L’évolution des environnements économiques, technologiques, réglementaires et sociologiques se traduit par plus de complexité dans et pour les organisations. L’autonomie et la coopération, à travers des logiques organisationnelles dites “organiques” c’est-à-dire permettant des reconfigurations selon les circonstances et en fonction des besoins, sont les moyens les plus féconds de faire face à l’incertitude et à l’inédit.
Pourquoi ? Parce que l’intelligence humaine, tant pour apporter des réponses à des problèmes imprévisibles que pour réguler des systèmes par définition non linéaires, est la seule solution qui résiste à l’épreuve de la complexité.
Les deux faces de l’autonomie
Dans une organisation quelle qu’elle soit, notamment en raison des forces centrifuges de la division du travail, les intérêts de ses membres sont pour partie divergents.
Du coup, le développement de l’autonomie, au-delà des marges de liberté que chacun retrouve nécessairement quel que soit le degré de formalisation et de contrainte du système, a un coût, voire un surcoût, lié à la manière dont les individus tirent profit de leur latitude d’action.

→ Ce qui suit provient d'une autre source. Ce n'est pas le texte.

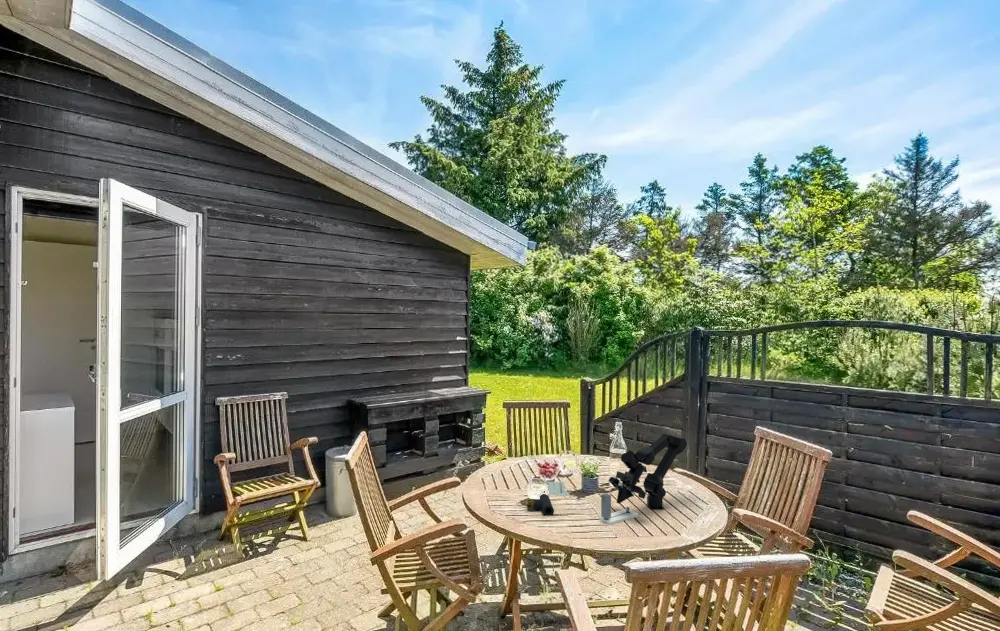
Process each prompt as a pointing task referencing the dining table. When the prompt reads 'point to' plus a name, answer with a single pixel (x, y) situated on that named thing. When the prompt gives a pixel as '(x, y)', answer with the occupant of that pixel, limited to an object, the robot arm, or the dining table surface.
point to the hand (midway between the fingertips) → (617, 503)
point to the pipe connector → (541, 505)
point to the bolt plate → (619, 516)
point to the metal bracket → (557, 488)
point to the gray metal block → (605, 505)
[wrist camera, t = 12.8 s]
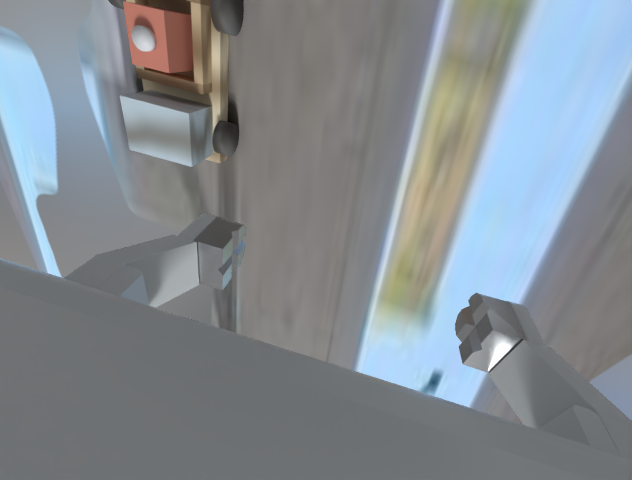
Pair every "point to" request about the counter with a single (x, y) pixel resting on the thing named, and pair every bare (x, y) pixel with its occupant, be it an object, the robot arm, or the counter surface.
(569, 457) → the robot arm
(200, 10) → the chassis
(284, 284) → the counter surface
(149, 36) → the block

Il en va de même de la mise en œuvre de la coopération, résultant nécessairement de multiples confrontations de points de vue pas seulement convergents.
Or, ce surcoût n’est pas (ou plus) toujours compatible avec les contraintes de profitabilité et de productivité qui s’imposent aux entreprises dans un monde global où la compétition est plus intense et où la finance tient une place plus importante.
Standardisation : le retour du refoulé
Ces exigences économiques nécessitent que les entreprises remettent leur organisation sous contrôle. Elles le font, comme jadis (nouvelle confirmation que, bien souvent, c’est dans les vieux pots qu’on fait les meilleures soupes ! ), en standardisant :
- les manières de faire, notamment à travers la formalisation de processus transverses à leur structure traditionnellement hiérarchique et verticale ;
- mais également les résultats attendus, ce qui se traduit par des instruments de mesure plus précis (les fameux KPIs – Key Performance Indicators) et des obligations de reporting renforcées.
Les mots d’ordre sont donc standardisation des procédés et des résultats, le tout orchestré par les technologies de l’information, les PGI (Progiciels de Gestion Intégrés).
L’expression d’un paradoxe
Résultat ? Les entreprises doivent faire deux choses contradictoires en même temps : développer l’autonomie et la coopération pour faire face à la complexité d’une part, renforcer le contrôle et l’intégration pour générer plus d’efficience dans l’utilisation de leurs ressources d’autre part. Il s’agit là de l’expression d’un véritable paradoxe, c’est-à-dire d’une proposition qui contient en elle-même une contradiction logique.
Des solutions locales, pas globales
Qui est au cœur de ce paradoxe ? Le manager, pour lequel du reste ce paradoxe en génère d’autres. Par exemple, on lui reproche fréquemment d’être à la fois trop proche de ses équipes, trop perméable aux états d’âme de ses collaborateurs, et en même temps pas assez à l’écoute de leurs attentes.
Mais lui seul, par son « intelligence situationnelle » et sa « créativité contextualisée », est en mesure de concilier et de rendre compatibles ces réalités contradictoires. Les solutions aux paradoxes organisationnels, quand elles existent, sont locales, pas globales.
C’est la raison pour laquelle, le manager (dit de proximité) en est nécessairement l’acteur principal ; cela explique également pourquoi il joue un rôle déterminant dans les organisations d’aujourd’hui. Mais c’est en même temps une des explications au fait que ce rôle est si difficile à tenir.